Huawei is the world’s biggest supplier of network gear used by phone and internet companies and long has been seen as a front for spying by the Chinese military or security services.
“What’s getting lost in the initial frenzy here is that Huawei has been in the crosshairs of U.S. regulators for some time,” said Gregory Jaeger, special counsel at the Stroock law firm and a former Justice Department trial attorney. “This is the culmination of what is likely to be a fairly lengthy investigation.”
In a sign Meng’s case might not derail the Trump-Xi truce, Beijing protested Meng’s arrest but said talks with the Trump administration would go ahead. Chinese Commerce Ministry spokesman Gao Feng said China is confident it can reach a deal during the 90 days that Trump agreed to suspend a scheduled increase in U.S. import taxes on $200 billion worth of Chinese products.
Still, attorney DeBusk said, “I would certainly expect the Chinese to do something in retaliation” for Meng’s arrest, perhaps by targeting U.S. companies doing business in China. “Let’s see who doesn’t get a permit or which U.S. executive gets arrested,” she said.
The world’s two largest economies are locked in a dispute over charges by Washington, echoed by U.S. industry groups and analysts, that China has deployed predatory tactics in its drive to overtake America’s dominance in technology and global economic leadership. These allegedly include forcing American and other foreign companies to hand over trade secrets in exchange for access to the Chinese market and engaging in cyber theft.
Washington also regards Beijing’s ambitious long-term development plan, “Made in China 2025,” as a scheme to dominate such fields as robotics and electric vehicles by unfairly subsidizing Chinese companies and discriminating against foreign competitors.
Priscilla Moriuchi, a former East Asia specialist at National Security Agency and now with the cybersecurity firm Recorded Future, said both Huawei and its biggest Chinese rival, ZTE Corp., are wedded to China’s military and political leadership.
“The threat from these companies lies in their access to critical internet backbone infrastructure,” she said.
The Trump administration has tightened regulations on high-tech exports to China and made it harder for Chinese firms to invest in U.S. companies or to buy American technology in cutting-edge areas like robotics, artificial intelligence and virtual reality.

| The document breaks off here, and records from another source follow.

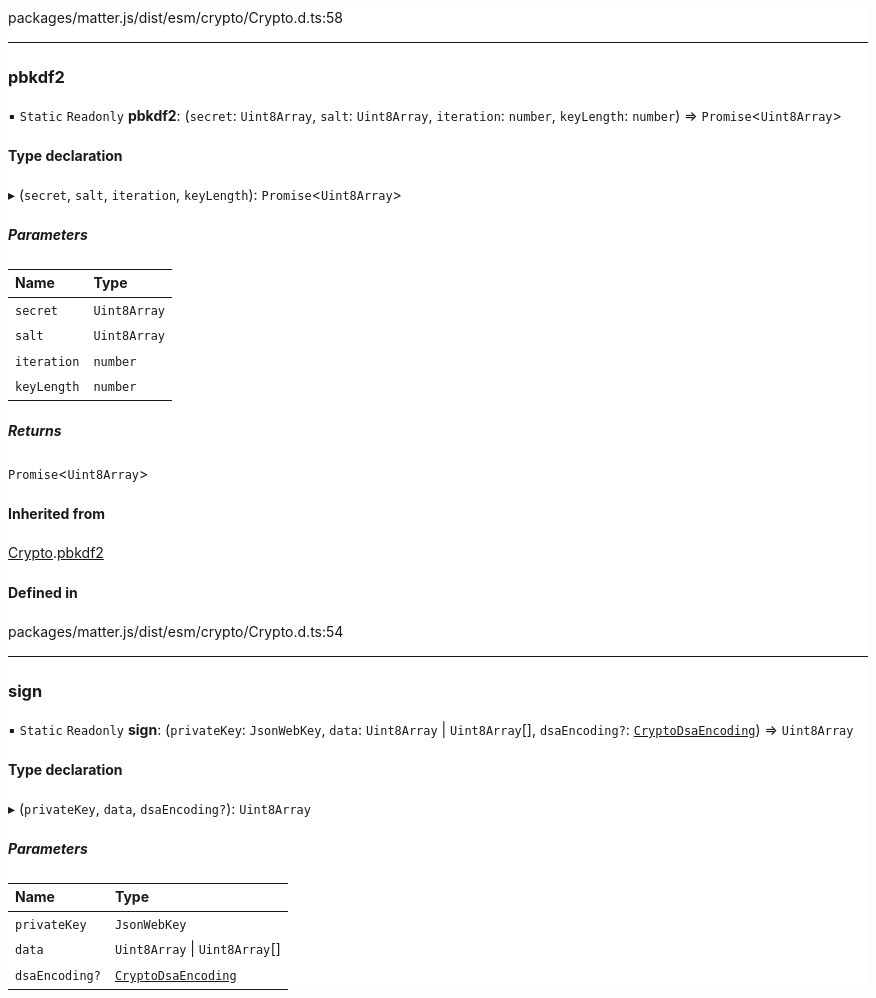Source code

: packages/matter.js/dist/esm/crypto/Crypto.d.ts:58

___

### pbkdf2

▪ `Static` `Readonly` **pbkdf2**: (`secret`: `Uint8Array`, `salt`: `Uint8Array`, `iteration`: `number`, `keyLength`: `number`) => `Promise`<`Uint8Array`\>

#### Type declaration

▸ (`secret`, `salt`, `iteration`, `keyLength`): `Promise`<`Uint8Array`\>

##### Parameters

| Name | Type |
| :------ | :------ |
| `secret` | `Uint8Array` |
| `salt` | `Uint8Array` |
| `iteration` | `number` |
| `keyLength` | `number` |

##### Returns

`Promise`<`Uint8Array`\>

#### Inherited from

[Crypto](crypto_export.Crypto.md).[pbkdf2](crypto_export.Crypto.md#pbkdf2)

#### Defined in

packages/matter.js/dist/esm/crypto/Crypto.d.ts:54

___

### sign

▪ `Static` `Readonly` **sign**: (`privateKey`: `JsonWebKey`, `data`: `Uint8Array` \| `Uint8Array`[], `dsaEncoding?`: [`CryptoDsaEncoding`](../modules/crypto_export.md#cryptodsaencoding)) => `Uint8Array`

#### Type declaration

▸ (`privateKey`, `data`, `dsaEncoding?`): `Uint8Array`

##### Parameters

| Name | Type |
| :------ | :------ |
| `privateKey` | `JsonWebKey` |
| `data` | `Uint8Array` \| `Uint8Array`[] |
| `dsaEncoding?` | [`CryptoDsaEncoding`](../modules/crypto_export.md#cryptodsaencoding) |
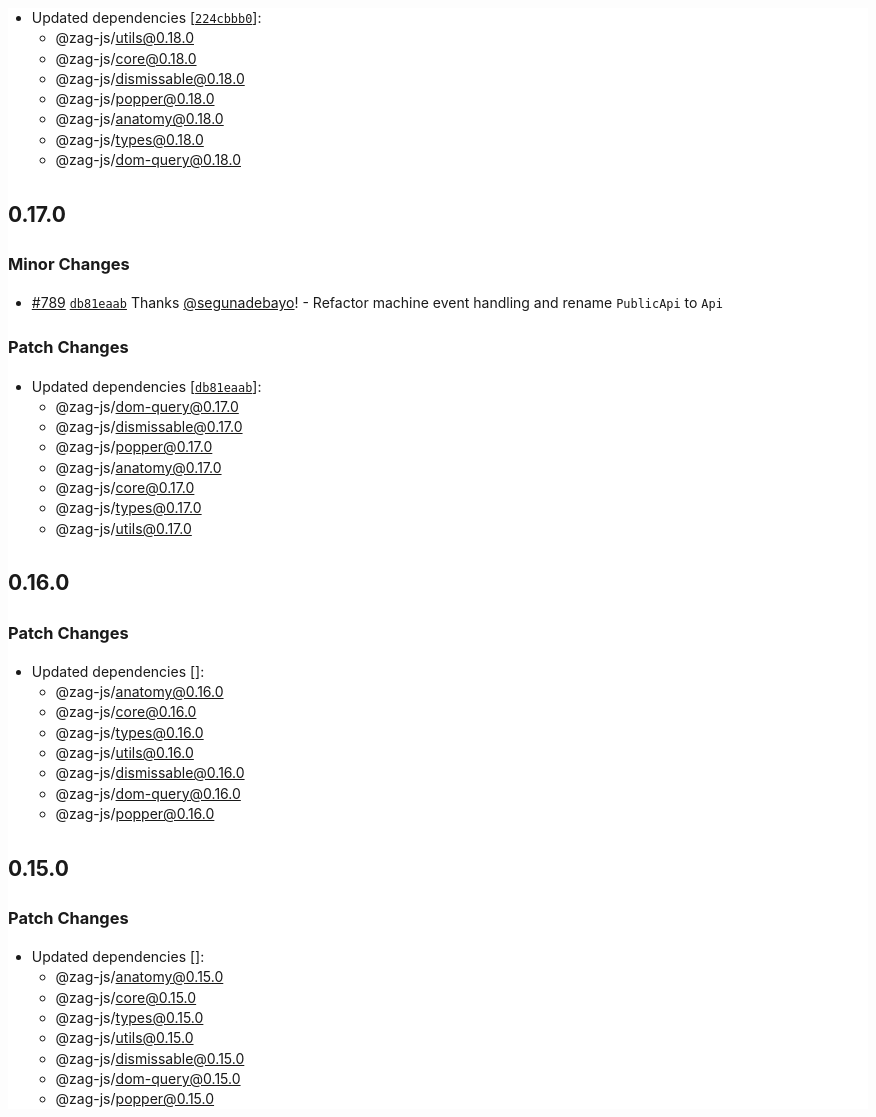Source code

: - Updated dependencies [[`224cbbb0`](https://github.com/chakra-ui/zag/commit/224cbbb02eef713d81acbee627dd9a0ed745c7fa)]:
  - @zag-js/utils@0.18.0
  - @zag-js/core@0.18.0
  - @zag-js/dismissable@0.18.0
  - @zag-js/popper@0.18.0
  - @zag-js/anatomy@0.18.0
  - @zag-js/types@0.18.0
  - @zag-js/dom-query@0.18.0

## 0.17.0

### Minor Changes

- [#789](https://github.com/chakra-ui/zag/pull/789)
  [`db81eaab`](https://github.com/chakra-ui/zag/commit/db81eaab8c8b06d74cf81d46fa145f4b480b7e82) Thanks
  [@segunadebayo](https://github.com/segunadebayo)! - Refactor machine event handling and rename `PublicApi` to `Api`

### Patch Changes

- Updated dependencies [[`db81eaab`](https://github.com/chakra-ui/zag/commit/db81eaab8c8b06d74cf81d46fa145f4b480b7e82)]:
  - @zag-js/dom-query@0.17.0
  - @zag-js/dismissable@0.17.0
  - @zag-js/popper@0.17.0
  - @zag-js/anatomy@0.17.0
  - @zag-js/core@0.17.0
  - @zag-js/types@0.17.0
  - @zag-js/utils@0.17.0

## 0.16.0

### Patch Changes

- Updated dependencies []:
  - @zag-js/anatomy@0.16.0
  - @zag-js/core@0.16.0
  - @zag-js/types@0.16.0
  - @zag-js/utils@0.16.0
  - @zag-js/dismissable@0.16.0
  - @zag-js/dom-query@0.16.0
  - @zag-js/popper@0.16.0

## 0.15.0

### Patch Changes

- Updated dependencies []:
  - @zag-js/anatomy@0.15.0
  - @zag-js/core@0.15.0
  - @zag-js/types@0.15.0
  - @zag-js/utils@0.15.0
  - @zag-js/dismissable@0.15.0
  - @zag-js/dom-query@0.15.0
  - @zag-js/popper@0.15.0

Earlier this year, the United States nearly drove ZTE out of business for selling equipment to North Korea and Iran in violation of U.S. sanctions. But Trump issued a reprieve, perhaps partly because U.S. tech companies, major suppliers to ZTE, would also have been scorched. ZTE agreed to pay a $1 billion fine, change its board and management and let American regulators monitor its operations.
The U.S. and Chinese tech industries depend on each other so much for components that “it is very hard to decouple the two without punishing U.S. companies, without shooting ourselves in the foot,” said Adam Segal, cyberspace analyst at the Council on Foreign Relations.
Dean Garfield, president of the U.S. Information Technology Industry Council trade group, said innovation by U.S. companies often depends utterly on product development and testing by Chinese partners and component suppliers.
Still, the pushback against Huawei and ZTE is limiting their reach into the world’s richest markets. Nearly a year ago, AT&T pulled out of a deal to sell Huawei smartphones. Barred from use by U.S. government agencies and contractors, they’re mostly locked out of the American market.
Derek Scissors, a China specialist at the conservative American Enterprise Institute, doubts that China will change its tech policies since it needs innovative technologies to keep its economy growing as its labor force ages and it confronts a huge stockpile of debt.
“We’re not going to deal that away in 90 days,” he said. “I don’t see a way out of this.”
Likewise, Rod Hunter, an international economic official in President George W. Bush’s White House and a partner at law firm Baker McKenzie, said, “I’m skeptical that the Chinese are going to want to say ‘uncle.'”
U.S. and Chinese officials are “trying to tackle a problem that is going to take years, maybe a decade, to resolve,” he said.